It was 1971. My husband, Bill, and I were in our mid-20s and had a six-month-old baby girl named Amy. We were just a couple of lads starting our life together when we bought a charming 1920s Spanish-style house in Kensington. We didn't know it at the time, but not only did we find a home, we also found a village — a close community of neighbors who love and watch out for each other.
The neighbors immediately adopted Amy and watched her grow, changing from a baby to a toddler to a little girl, and then to a beautiful young lady. They saw her take her first steps. They saw her walk to the bus on her first day of school. They saw her learn to ride her two-wheel bike and then they saw her learn to drive a car—with a couple minor mishaps right in the neighborhood. They celebrated her birthdays. Each year they made a big deal of her in her little Halloween costume as she went house to house, trick or treating. They came to her school performances and dance recitals. On holidays, they left little surprises for her on the front porch. It was indeed a village — a village of adopted aunts, uncles, grandmothers, and grandfathers who all embraced our little one with so much love.
The ongoing celebrations of Amy's life did not end when she left her village to go off to college. In a few years, they were celebrating her college graduation, then her wedding. The neighbors gave her a big bridal shower and all came to the wedding to see Amy and Brian exchange vows. A few years later, those same wonderful neighbors gave her a baby shower to welcome their little girl, Zion.
In 1971, we were just starting out, having a family and buying our house. Thirty years later, in 2001, Amy and Brian were just starting out, having a family and looking for a house, but the prices of homes had skyrocketed. The kids desperately wanted a little place in a happy neighborhood, like the neighborhood Amy grew up in.
There is magic in Kensington. One night, Bill and I were taking our evening walk and stopped to chat with Michael, a neighbor, who was sitting on his front porch. He told us that on that very day, a guy looking for property in the area had made him a rather low offer on his home. He showed us the papers and said,"l might just take it." All I said was,"If you're going to give your house away, don't give it to a stranger, give it to Amy and her family." Not much else was said on the topic.
The next day, Michael called us to say, "I would be honored if Amy and her family lived in our house," and Brian, Amy, and their six-menth-old baby girl moved into a little house in Kensington one block away from us. The kids know what they bought—a family home and a wonderful little village — a village of close-knit neighbors who love and watch out for each other.

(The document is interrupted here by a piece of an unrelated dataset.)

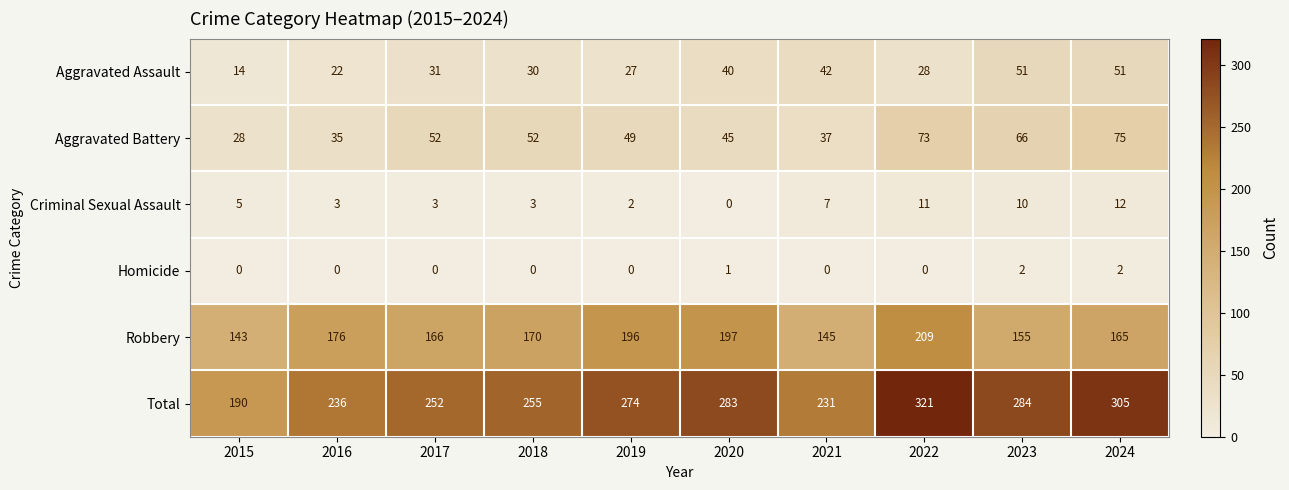

At how many categories does at least one series exceed 306?

1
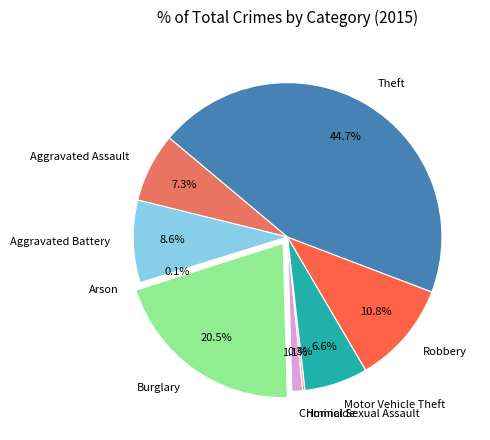

Is it true that Burglary is 9% of the pie?

False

Zion just turned six. A lot of those same neighbors who adopted Amy have now embraced Zion. They saw her take her first steps. They watched her change from a baby to a toddler to a little girl. They celebrate her birthdays. They go to her art shows. They watch each year as she goes house to house, trick or treating. On holidays, they leave little surprises for her on the front porch. They also saw our little girl, Amy, turn into a loving wife, a wonderful mother, and the best neighbor anyone could have. Kensington is indeed my family's village — a remarkable, loving village.